I'm posting from England, as those of you who have been paying attention will recall. I arrived yesterday morning and slept a good part of yesterday, although mostly through the night. It is now one a.m. again, and I was moved to send an email to a nearly teenage friend of mine, so I thought I'd pop on here and remind you all that I exist.

England, or at least, our little corner of it, was rainy today. It was a snuggle up in the house with an open fire sort of a day. I managed to keep the fire going for more than twelve hours, I'm pleased to report. Every time it thought it would die down, I threw another log on and it revived. We also spent a good bit of time dead-heading geraniums in the greenhouse, and I helped my Mum remove the tomatoes which had grown a lurgy of sorts and were covered in white fly.

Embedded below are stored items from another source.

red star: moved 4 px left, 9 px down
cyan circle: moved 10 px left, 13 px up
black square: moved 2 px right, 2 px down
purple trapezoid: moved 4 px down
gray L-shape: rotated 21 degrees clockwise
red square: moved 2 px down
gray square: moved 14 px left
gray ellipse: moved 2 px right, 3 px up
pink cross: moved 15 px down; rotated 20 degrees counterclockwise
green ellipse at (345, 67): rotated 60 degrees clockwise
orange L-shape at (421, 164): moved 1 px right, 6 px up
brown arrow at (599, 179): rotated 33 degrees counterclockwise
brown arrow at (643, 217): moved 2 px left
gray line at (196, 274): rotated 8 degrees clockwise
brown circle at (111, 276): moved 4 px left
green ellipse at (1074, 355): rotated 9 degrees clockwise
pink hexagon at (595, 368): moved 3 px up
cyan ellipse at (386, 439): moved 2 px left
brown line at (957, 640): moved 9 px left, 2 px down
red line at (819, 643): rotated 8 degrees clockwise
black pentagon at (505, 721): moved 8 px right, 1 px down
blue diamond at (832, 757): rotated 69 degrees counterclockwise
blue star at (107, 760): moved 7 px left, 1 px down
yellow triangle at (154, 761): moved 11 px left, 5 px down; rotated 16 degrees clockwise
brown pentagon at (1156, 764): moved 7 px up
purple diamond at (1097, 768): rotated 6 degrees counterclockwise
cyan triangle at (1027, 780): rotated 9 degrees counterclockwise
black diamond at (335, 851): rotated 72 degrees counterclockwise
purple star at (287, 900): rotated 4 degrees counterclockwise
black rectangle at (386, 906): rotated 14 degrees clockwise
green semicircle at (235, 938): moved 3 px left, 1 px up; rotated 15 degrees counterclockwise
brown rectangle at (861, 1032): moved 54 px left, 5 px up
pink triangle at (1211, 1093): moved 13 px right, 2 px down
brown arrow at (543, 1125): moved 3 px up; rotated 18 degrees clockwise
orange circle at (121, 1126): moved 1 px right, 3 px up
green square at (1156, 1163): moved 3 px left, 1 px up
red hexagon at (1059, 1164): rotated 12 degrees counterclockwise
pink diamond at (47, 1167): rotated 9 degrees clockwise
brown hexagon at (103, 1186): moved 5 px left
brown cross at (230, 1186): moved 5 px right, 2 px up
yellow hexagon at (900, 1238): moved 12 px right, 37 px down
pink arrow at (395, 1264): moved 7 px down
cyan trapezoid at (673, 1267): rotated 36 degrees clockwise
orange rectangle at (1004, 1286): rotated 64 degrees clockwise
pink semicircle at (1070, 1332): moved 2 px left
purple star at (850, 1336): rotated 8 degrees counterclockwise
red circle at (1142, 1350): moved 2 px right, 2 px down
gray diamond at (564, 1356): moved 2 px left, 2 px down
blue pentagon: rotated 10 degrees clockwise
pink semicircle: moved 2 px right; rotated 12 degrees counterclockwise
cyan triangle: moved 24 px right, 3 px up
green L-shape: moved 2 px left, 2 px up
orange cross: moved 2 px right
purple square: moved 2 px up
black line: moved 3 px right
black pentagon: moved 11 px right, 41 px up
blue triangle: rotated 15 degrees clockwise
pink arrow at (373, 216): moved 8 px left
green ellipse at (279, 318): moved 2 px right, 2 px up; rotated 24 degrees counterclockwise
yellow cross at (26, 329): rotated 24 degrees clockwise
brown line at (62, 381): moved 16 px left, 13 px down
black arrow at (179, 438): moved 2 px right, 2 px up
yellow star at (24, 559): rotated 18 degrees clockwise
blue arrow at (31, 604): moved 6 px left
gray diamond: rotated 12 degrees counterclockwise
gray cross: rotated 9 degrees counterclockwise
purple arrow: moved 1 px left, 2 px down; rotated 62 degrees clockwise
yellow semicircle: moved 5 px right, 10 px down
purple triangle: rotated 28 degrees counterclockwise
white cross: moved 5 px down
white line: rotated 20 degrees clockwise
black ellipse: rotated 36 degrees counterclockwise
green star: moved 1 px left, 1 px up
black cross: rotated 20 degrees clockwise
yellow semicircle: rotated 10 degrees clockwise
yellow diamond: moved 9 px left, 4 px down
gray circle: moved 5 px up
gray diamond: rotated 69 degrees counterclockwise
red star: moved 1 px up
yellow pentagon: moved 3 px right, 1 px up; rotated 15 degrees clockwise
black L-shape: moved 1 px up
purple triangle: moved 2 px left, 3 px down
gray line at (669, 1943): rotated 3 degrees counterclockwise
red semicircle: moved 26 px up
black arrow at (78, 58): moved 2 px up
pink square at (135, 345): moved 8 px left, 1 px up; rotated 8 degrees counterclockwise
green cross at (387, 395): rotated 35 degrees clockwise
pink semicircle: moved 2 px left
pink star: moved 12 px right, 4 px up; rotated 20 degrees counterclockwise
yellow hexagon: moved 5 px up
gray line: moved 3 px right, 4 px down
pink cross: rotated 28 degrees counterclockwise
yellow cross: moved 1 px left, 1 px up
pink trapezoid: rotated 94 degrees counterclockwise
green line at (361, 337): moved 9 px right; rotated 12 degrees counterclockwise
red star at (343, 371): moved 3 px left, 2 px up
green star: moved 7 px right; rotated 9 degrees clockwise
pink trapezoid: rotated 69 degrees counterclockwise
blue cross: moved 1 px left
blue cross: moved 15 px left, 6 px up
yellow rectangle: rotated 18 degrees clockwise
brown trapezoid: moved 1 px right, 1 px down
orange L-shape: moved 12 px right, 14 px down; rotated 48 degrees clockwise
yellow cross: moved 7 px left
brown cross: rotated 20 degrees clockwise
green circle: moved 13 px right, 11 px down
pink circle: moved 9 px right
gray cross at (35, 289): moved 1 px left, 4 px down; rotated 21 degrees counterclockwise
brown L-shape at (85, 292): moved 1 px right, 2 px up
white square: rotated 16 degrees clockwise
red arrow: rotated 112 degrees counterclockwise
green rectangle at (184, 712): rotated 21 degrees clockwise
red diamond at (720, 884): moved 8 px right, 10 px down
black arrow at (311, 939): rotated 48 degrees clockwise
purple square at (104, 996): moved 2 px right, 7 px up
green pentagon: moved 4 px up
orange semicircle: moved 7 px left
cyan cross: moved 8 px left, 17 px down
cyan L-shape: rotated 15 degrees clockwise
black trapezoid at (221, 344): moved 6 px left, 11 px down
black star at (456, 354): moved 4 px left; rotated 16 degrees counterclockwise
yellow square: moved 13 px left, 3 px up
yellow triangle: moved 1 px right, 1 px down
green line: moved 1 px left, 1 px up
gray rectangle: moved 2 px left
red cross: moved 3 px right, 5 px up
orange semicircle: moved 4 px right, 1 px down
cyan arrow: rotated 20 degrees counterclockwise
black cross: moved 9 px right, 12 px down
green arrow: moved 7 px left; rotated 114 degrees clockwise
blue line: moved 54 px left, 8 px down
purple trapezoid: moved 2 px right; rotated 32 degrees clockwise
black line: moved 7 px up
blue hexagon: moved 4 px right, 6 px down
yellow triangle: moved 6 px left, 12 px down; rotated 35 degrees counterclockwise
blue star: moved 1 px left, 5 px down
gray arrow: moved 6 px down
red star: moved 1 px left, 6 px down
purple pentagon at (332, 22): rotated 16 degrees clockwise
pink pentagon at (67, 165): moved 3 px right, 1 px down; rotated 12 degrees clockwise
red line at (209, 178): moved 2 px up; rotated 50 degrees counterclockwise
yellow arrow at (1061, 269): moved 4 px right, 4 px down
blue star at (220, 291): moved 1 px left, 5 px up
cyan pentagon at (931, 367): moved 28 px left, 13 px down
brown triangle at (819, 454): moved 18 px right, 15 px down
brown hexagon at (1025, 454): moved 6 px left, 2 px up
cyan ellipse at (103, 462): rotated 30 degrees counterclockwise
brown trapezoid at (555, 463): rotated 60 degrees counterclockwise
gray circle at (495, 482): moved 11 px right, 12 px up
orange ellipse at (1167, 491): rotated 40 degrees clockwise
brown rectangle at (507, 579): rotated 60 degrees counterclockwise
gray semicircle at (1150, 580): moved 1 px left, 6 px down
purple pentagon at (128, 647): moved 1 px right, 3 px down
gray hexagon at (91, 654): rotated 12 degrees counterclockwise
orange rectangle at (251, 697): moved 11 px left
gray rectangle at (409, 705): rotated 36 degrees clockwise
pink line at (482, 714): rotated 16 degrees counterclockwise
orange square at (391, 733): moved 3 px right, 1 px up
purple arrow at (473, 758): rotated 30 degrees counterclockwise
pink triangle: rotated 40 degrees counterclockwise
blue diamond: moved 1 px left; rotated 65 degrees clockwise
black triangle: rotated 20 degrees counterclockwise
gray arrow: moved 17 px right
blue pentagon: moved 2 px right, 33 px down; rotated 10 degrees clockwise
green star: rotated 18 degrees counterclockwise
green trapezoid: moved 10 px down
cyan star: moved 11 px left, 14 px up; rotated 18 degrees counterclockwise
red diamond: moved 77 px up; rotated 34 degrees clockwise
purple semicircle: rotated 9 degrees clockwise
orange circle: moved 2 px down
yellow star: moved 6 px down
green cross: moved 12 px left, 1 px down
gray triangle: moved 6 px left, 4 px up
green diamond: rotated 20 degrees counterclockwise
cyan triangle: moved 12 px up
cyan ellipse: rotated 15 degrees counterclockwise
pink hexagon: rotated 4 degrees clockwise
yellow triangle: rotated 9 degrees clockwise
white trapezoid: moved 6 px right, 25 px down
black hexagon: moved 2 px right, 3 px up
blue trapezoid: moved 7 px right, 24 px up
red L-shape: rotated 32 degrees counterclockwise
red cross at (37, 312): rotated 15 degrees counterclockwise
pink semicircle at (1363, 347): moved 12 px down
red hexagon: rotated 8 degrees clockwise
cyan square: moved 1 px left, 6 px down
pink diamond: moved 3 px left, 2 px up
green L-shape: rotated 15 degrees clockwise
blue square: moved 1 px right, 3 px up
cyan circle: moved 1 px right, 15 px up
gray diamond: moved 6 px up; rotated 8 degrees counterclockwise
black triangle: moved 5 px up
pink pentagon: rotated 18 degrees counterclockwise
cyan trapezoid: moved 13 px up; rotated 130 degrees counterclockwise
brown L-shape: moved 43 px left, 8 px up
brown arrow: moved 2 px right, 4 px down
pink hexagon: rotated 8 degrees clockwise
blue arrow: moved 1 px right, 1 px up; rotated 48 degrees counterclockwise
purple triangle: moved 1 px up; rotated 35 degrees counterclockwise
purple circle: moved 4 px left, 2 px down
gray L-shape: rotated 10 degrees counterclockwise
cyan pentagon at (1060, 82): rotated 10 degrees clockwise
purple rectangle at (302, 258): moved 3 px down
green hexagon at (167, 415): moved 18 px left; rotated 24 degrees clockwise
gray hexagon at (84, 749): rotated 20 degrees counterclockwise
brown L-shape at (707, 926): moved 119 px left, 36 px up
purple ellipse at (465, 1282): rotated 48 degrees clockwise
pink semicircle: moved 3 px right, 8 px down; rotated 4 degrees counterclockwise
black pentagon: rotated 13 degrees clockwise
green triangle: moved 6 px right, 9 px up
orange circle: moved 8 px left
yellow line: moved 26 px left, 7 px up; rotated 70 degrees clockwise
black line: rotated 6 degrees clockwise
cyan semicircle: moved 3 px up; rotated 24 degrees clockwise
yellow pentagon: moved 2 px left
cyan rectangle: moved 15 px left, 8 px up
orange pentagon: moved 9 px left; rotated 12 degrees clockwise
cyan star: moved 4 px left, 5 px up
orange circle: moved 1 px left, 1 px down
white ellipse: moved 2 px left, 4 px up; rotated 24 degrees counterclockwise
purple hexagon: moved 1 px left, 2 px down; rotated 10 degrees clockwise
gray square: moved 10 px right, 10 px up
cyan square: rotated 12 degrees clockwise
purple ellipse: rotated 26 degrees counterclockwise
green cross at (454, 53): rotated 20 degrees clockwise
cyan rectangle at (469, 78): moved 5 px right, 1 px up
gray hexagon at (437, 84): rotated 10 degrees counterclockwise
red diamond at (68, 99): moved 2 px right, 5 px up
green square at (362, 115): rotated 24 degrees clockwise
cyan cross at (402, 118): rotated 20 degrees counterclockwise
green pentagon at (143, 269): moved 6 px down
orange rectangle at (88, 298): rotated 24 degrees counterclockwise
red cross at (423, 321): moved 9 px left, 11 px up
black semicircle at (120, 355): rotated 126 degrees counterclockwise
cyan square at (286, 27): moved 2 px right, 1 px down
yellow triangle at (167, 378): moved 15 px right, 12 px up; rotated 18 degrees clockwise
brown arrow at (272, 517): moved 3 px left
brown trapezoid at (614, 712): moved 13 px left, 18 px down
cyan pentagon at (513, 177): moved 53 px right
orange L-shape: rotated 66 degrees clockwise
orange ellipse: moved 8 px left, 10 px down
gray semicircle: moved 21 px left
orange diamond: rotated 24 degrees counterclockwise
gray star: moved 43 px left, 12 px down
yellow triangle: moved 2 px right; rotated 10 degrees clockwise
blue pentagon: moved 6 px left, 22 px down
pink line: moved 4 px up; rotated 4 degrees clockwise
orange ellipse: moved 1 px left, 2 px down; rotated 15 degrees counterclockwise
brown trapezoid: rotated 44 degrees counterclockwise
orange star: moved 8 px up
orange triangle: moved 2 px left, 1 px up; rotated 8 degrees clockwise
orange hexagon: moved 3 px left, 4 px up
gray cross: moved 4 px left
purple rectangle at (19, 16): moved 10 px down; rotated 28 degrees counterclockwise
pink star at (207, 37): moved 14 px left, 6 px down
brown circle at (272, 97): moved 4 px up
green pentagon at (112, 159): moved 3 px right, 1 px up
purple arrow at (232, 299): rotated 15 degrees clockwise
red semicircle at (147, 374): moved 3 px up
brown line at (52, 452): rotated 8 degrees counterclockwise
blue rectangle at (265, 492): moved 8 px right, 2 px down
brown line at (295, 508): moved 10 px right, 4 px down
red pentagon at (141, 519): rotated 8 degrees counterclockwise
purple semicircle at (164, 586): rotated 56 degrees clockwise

After dinner and during a haphazard discussion of Jason and the Argonauts (or Jason and the Chicken Nuggets as one two year old I know refers to it as) I was moved to Google exactly who the Furies, Muses, Graces and Harpies were. I could tell you, but someone would correct my pronunciation. And at this time of night, my transliterate-spelling.

I'm half way through the latest Harry Potter book again, for the second time in two months. At least this time I can skip the bits where Ron and Hermy are getting on one anothers nerves. I'm sort of looking for clues about what has happened and what's to come. I also started Word Freak, by Stefan Fatsis (you might have heard him on NPR), and Murder Plays House, by Ayelet Waldman. I'm reading Half Blood Prince as "comforting" jet lagged night time reading. Word Freak is good, and he's not kidding. I thought I was doing well by completing 300 point (Scrabble) games, but these people are making nearly 600 points per game! I obviously have a lot to learn, or memorise, if it comes to that. Not that I'm planning on competing. I play for fun. And I find doing a lot of crosswords has really helped me develop my Scrabble skills.